As published in The Washington Post, May 14, 2023
Russia’s economy is still marching along. Here’s how to slow it down.
Editorial Board, The Washington Post, May 14, 2023
The air is seeping out of Russia’s sanctions-beleaguered economy, but not fast enough to impede President Vladimir Putin’s calamitous war in Ukraine or to inconvenience most Russians. Longtime visitors to Moscow and other cities report that shelves are full and daily life is visibly unchanged, thanks partly to huge state subsidies. It is now clear that the West’s campaign to weaken Russia’s finances in hopes of dampening Mr. Putin’s resolve and popular support will be a slog, not a sprint.

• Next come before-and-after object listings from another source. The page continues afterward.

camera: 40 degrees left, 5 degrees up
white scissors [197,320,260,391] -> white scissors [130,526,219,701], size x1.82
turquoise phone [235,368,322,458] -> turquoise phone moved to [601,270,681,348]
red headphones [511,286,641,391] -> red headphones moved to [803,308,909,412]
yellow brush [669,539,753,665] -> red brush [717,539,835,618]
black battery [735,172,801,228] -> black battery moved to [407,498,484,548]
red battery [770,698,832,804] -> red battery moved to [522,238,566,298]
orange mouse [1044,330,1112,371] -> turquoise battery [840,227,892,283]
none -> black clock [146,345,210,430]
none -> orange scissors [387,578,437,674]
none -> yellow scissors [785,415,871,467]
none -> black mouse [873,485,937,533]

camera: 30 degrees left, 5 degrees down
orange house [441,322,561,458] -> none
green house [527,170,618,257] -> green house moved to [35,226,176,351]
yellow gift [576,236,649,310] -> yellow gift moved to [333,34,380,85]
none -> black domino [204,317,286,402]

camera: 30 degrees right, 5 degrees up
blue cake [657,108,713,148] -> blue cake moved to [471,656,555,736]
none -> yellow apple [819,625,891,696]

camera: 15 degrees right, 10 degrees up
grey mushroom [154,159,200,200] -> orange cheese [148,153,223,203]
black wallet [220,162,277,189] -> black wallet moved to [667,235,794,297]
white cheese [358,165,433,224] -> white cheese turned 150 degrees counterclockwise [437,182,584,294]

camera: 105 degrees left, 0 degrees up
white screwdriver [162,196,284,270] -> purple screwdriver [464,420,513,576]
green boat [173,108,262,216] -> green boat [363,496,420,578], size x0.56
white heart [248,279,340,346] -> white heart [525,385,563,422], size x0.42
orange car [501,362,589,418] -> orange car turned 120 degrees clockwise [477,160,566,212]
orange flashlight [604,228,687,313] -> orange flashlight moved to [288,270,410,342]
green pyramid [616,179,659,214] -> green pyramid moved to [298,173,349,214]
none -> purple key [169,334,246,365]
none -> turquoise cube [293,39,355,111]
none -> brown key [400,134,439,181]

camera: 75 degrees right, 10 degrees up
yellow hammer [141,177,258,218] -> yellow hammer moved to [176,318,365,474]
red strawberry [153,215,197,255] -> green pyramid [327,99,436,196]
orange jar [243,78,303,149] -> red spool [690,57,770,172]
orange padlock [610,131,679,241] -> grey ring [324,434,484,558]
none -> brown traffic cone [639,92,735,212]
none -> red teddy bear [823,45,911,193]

Still, Washington and its allies retain potent ways to undercut the Kremlin’s war-making capacity over time — if they are honed and intensified. Better coordination and tighter enforcement of existing restrictions hold the key to sharpening the war’s costs for Russian industry and consumers, and to further sapping Russia’s ability to continue manufacturing high-tech weapons. Equally important, the West can double down on its success in squeezing the Russian state’s most important revenue source: energy.
None of this will be simple. U.S. efforts to broaden the ban of exports to Russia have hit a brick wall in the European Union and Japan, according to a recent report in the Financial Times. And enforcement of multiple rounds of sanctions imposed on Russian entities and individuals has become an increasingly intricate cat-and-mouse game in the 15 months since Russia’s unprovoked invasion last year. As the sanctions have multiplied, so has the sophistication of Russia’s efforts to evade them.
That is especially the case in Moscow’s efforts to obtain dual-use products — Western-made items and electronic components manufactured for civilian use that can be cannibalized and repurposed for weaponry.
It would help for the United States and the E.U. to coordinate more closely on their export bans. A group of Harvard economists examined the discrepancies in sanctions applied to several thousand products sought by Russia and found that many have been targeted for restrictions by either the E.U. or the United States, but fewer than half have been subject to sanctions from both. For example, high-end washing machines — banned for export by the E.U. but not by the United States — in some cases contain microchips that can be stripped for use in Russia’s arms industry, which is on a wartime footing.